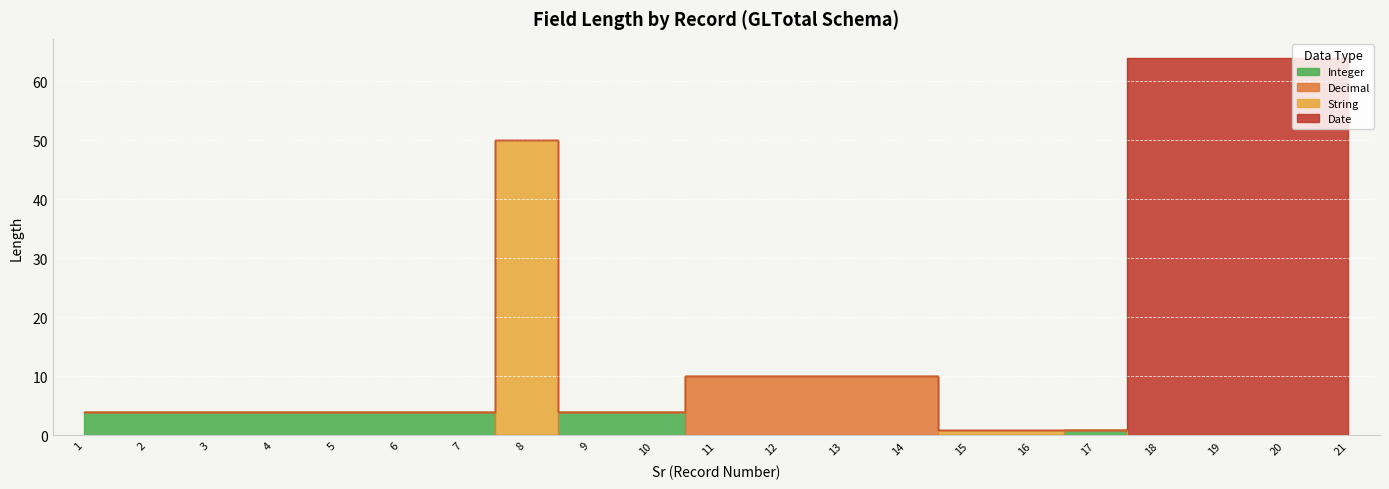

Reading left to right, list all the values displayed in this chart.

Integer: 4	4	4	4	4	4	4	0	4	4	0	0	0	0	0	0	1	0	0	0	0
Decimal: 0	0	0	0	0	0	0	0	0	0	10	10	10	10	0	0	0	0	0	0	0
String: 0	0	0	0	0	0	0	50	0	0	0	0	0	0	1	1	0	0	0	0	0
Date: 0	0	0	0	0	0	0	0	0	0	0	0	0	0	0	0	0	64	64	64	64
+--
What you need to do ->
Put every line of the records above into a JSON list of strings, one string per line, skipping blank lines and leaving out the pictures.

Answer space ->
[
  "Reading left to right, list all the values displayed in this chart.",
  "Integer: 4\t4\t4\t4\t4\t4\t4\t0\t4\t4\t0\t0\t0\t0\t0\t0\t1\t0\t0\t0\t0",
  "Decimal: 0\t0\t0\t0\t0\t0\t0\t0\t0\t0\t10\t10\t10\t10\t0\t0\t0\t0\t0\t0\t0",
  "String: 0\t0\t0\t0\t0\t0\t0\t50\t0\t0\t0\t0\t0\t0\t1\t1\t0\t0\t0\t0\t0",
  "Date: 0\t0\t0\t0\t0\t0\t0\t0\t0\t0\t0\t0\t0\t0\t0\t0\t0\t64\t64\t64\t64"
]